BNT Coach Workshop – International Trends

Posted on Jun 17 2022

As part of an ongoing commitment to coach development, Basketball Northern Territory hosted a coach development workshop for their high performance coaches recently, focusing trends in the international game.

The workshop involved coaches from the BNT state teams and high performance programs, as well as coaching staff from the Darwin Salties NBL1 program and was facilitated by Peter Lonergan from Basketball Australia. Here are some observations and takeaways from the session.

Defensive trends – 

  • Trend back towards pressure systems
  • Disruption a key area of focus – impacting rhythm, impacting common actions, impacting best players
  • Defensive schemes for common actions
  • Switching as a staple
  • Use of “advanced switching”
  • Expectation of defensive IQ
  • Scout discipline crucial to modern defence

Pick and roll defence – 

  • Use of schemes to impact best players
  • Focus on impacting the ball at the point of attack – hard show, blitz, “nexting”
  • Need to show elite guards different coverages – “ice”, “weak”, “next”
  • Scout discipline crucial in this setting- on average 50-60 PNR per team in NBL game
  • Teach it to defend it, but also recognise it offensively

Switching – 

  • Common strategy now – far more than even 5 years ago
  • Focus on switching to disrupt
  • Use of 3-way switching – attempt to stay out of “gross rotations”
  • Understand what hurts in the switch – paint catches against mis-match, offensive boards
  • Terminology – “wrap switch”, “peel switch”

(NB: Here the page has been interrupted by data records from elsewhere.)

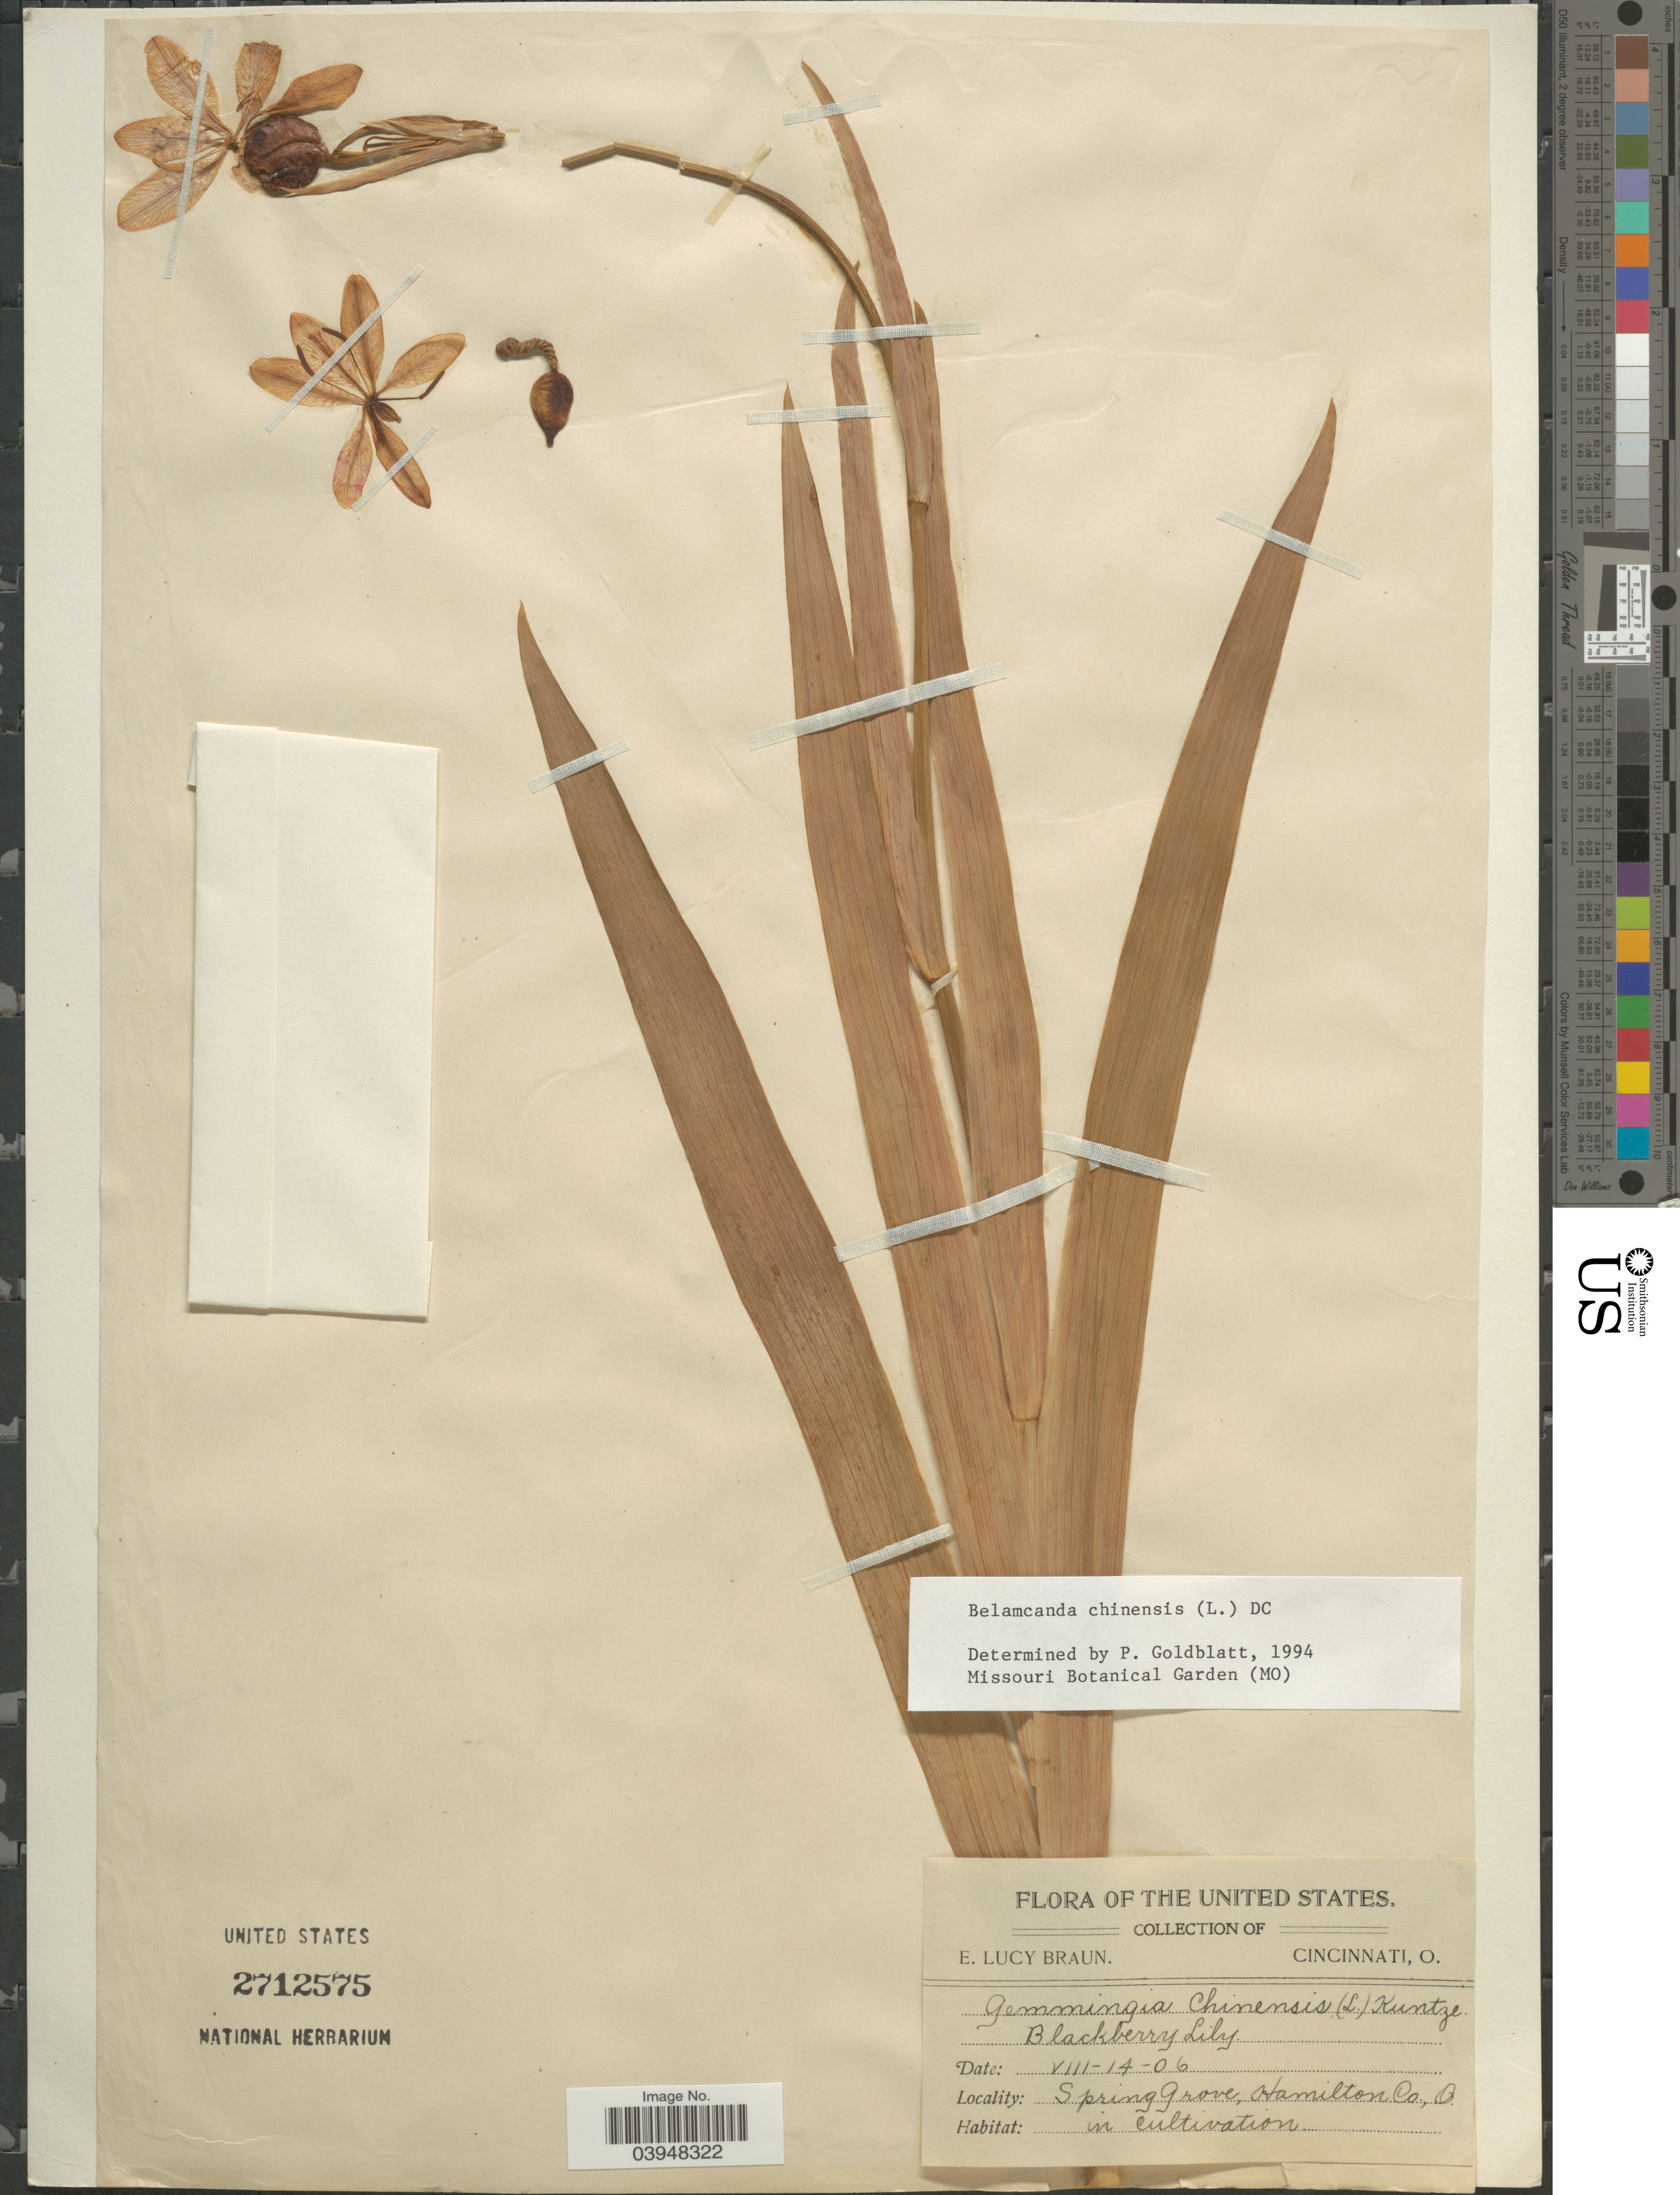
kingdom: Plantae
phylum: Tracheophyta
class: Liliopsida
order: Asparagales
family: Iridaceae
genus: Iris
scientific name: Iris domestica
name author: (L.) Goldblatt & Mabb.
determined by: Strong, Mark T., (BOT), Smithsonian Institution - National Museum of Natural History (UNITED STATES)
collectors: E. L. Braun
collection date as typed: Transcribed d/m/y: 14/8/6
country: United States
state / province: Ohio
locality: Spring Grove, Hamilton Co.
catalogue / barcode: US 2712575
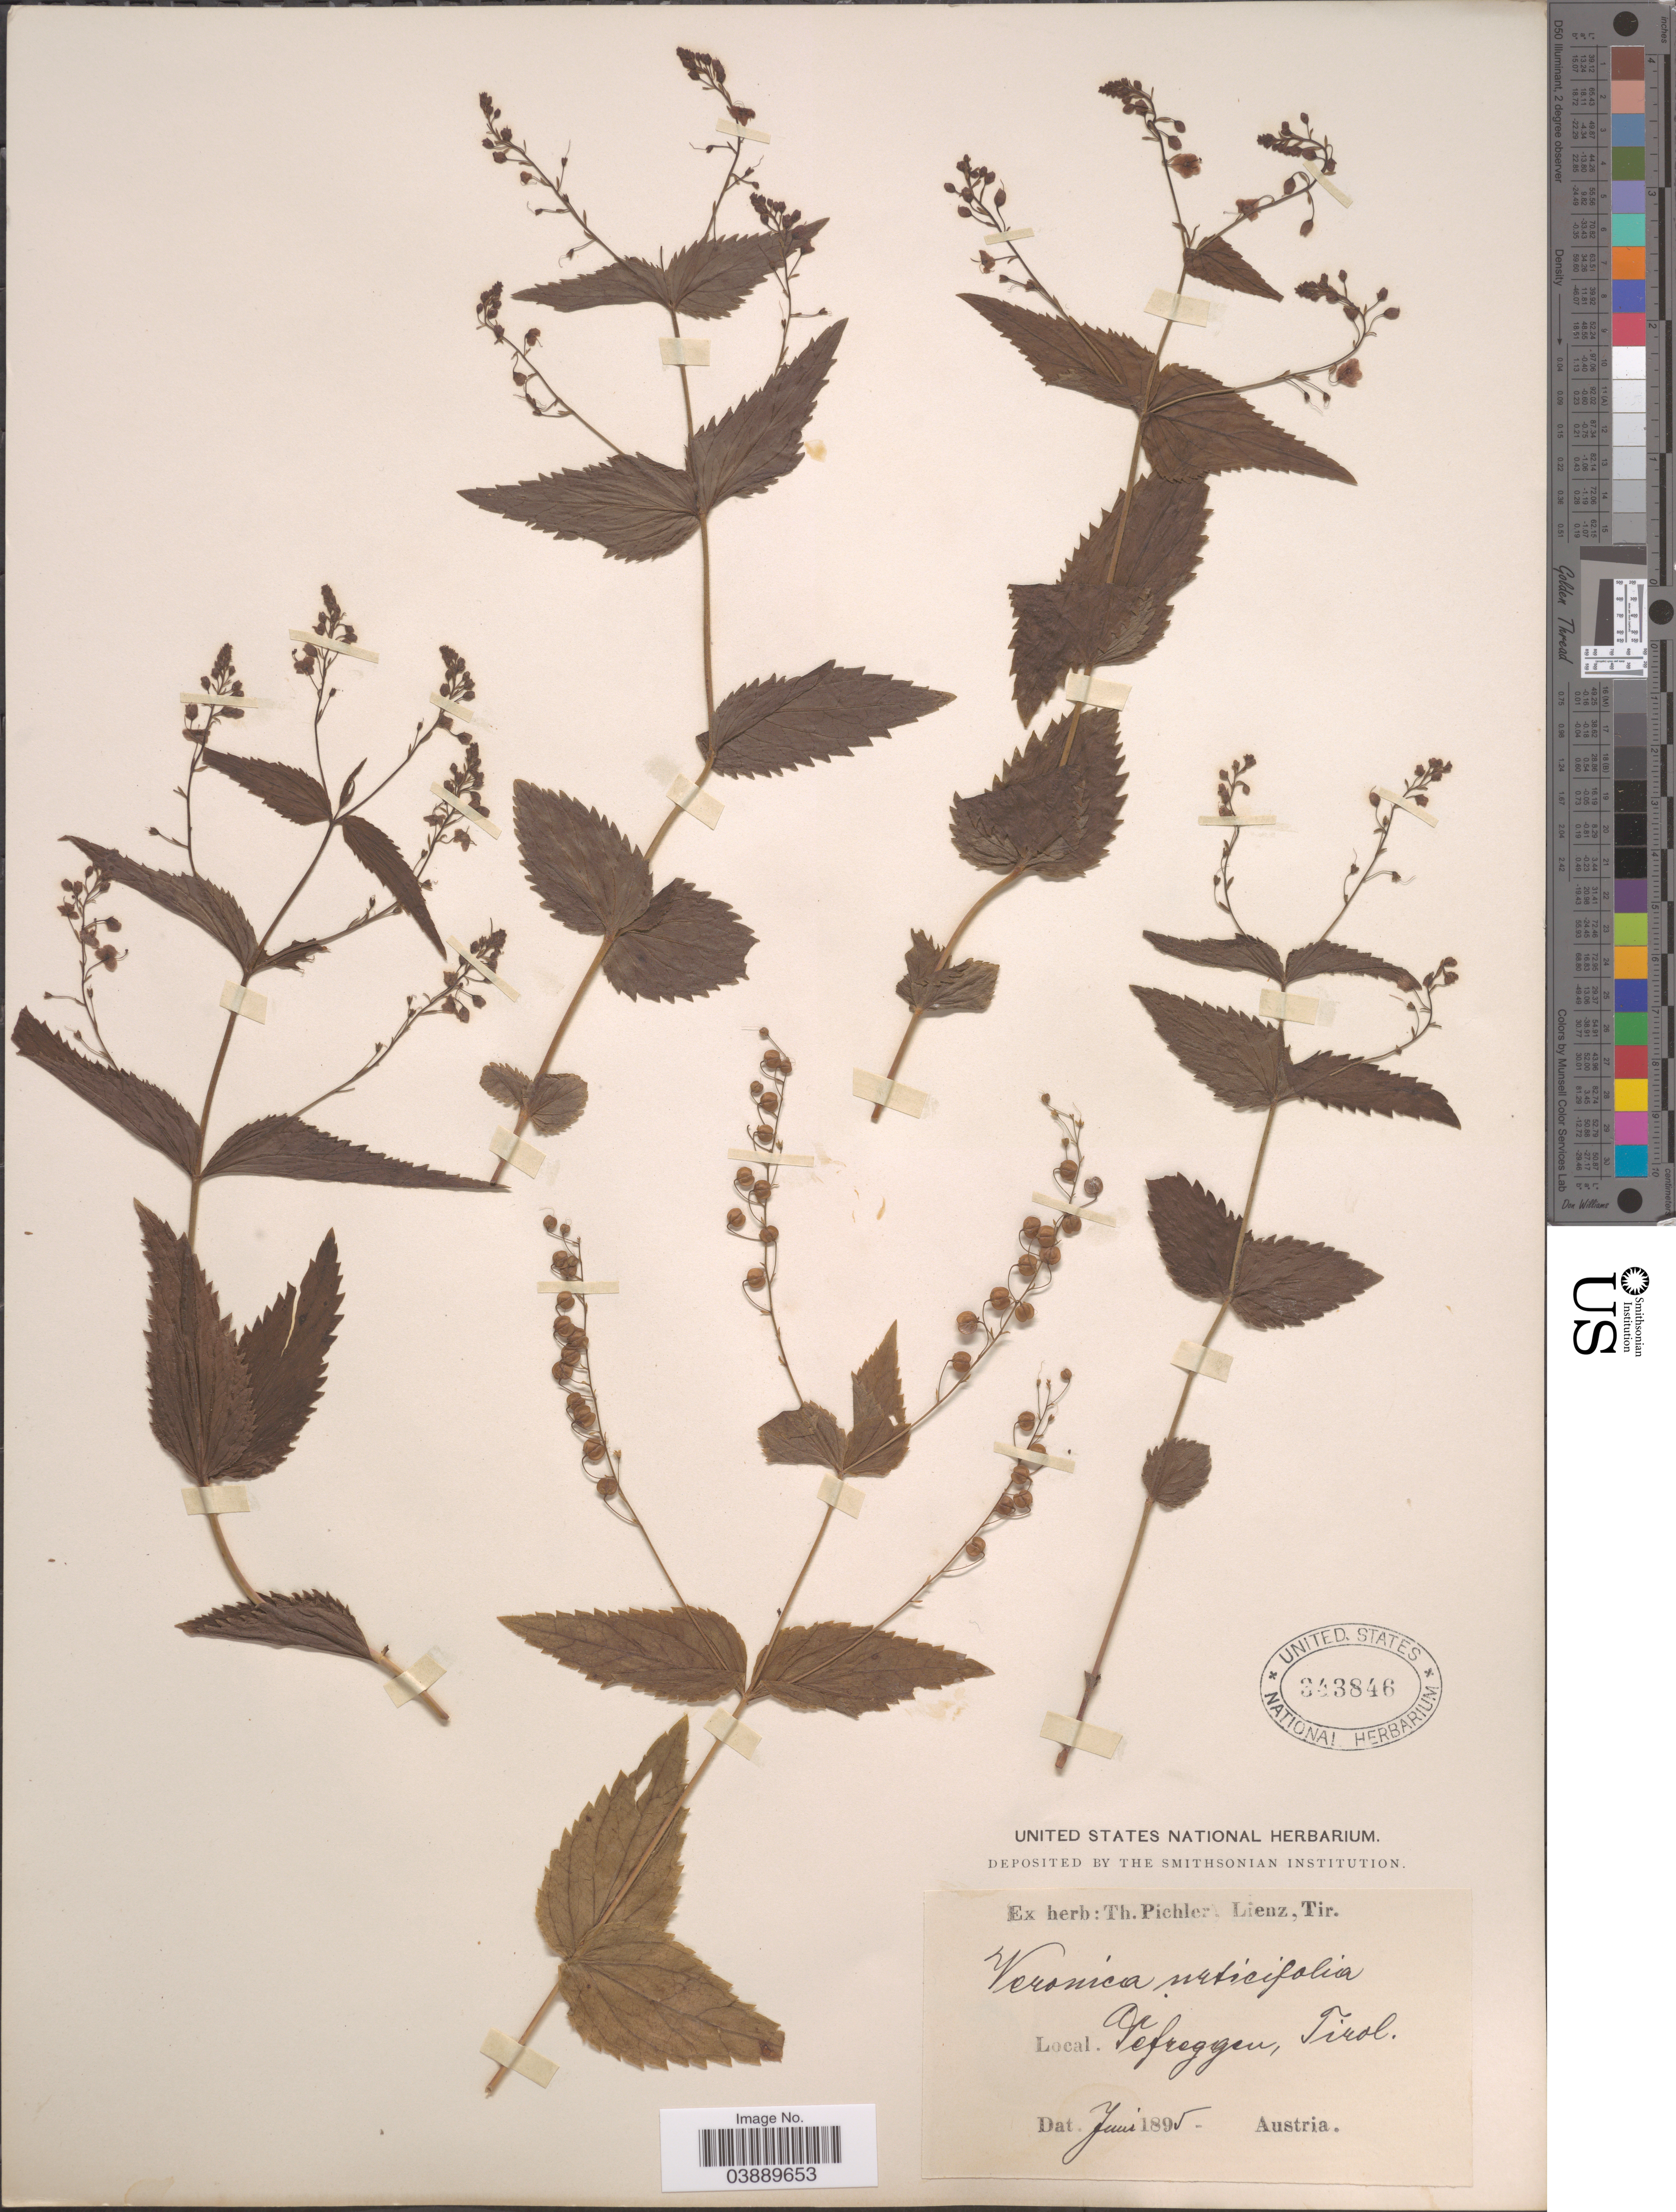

Offensive trends/observations – 

  • Concept of “One action is an offence” – Kerry Rupp
  • Less “sets”, more focus on concept and advantage
  • Advantage basketball – Quinn Snyder
    • See an advantage
    • Take the advantage
    • Keep the advantage
  • Wide pin downs and staggered screens – trending away from straight pick and roll sets
  • Spanish action – must expose players both sides of the ball
  • Early offence – you don’t want to “play against the scout” – Brian Goorjian

Thanks to Basketball Northern Territory High Performance Manager and Darwin Salties Women’s Head Coach Rod Tremlett for organising the workshop.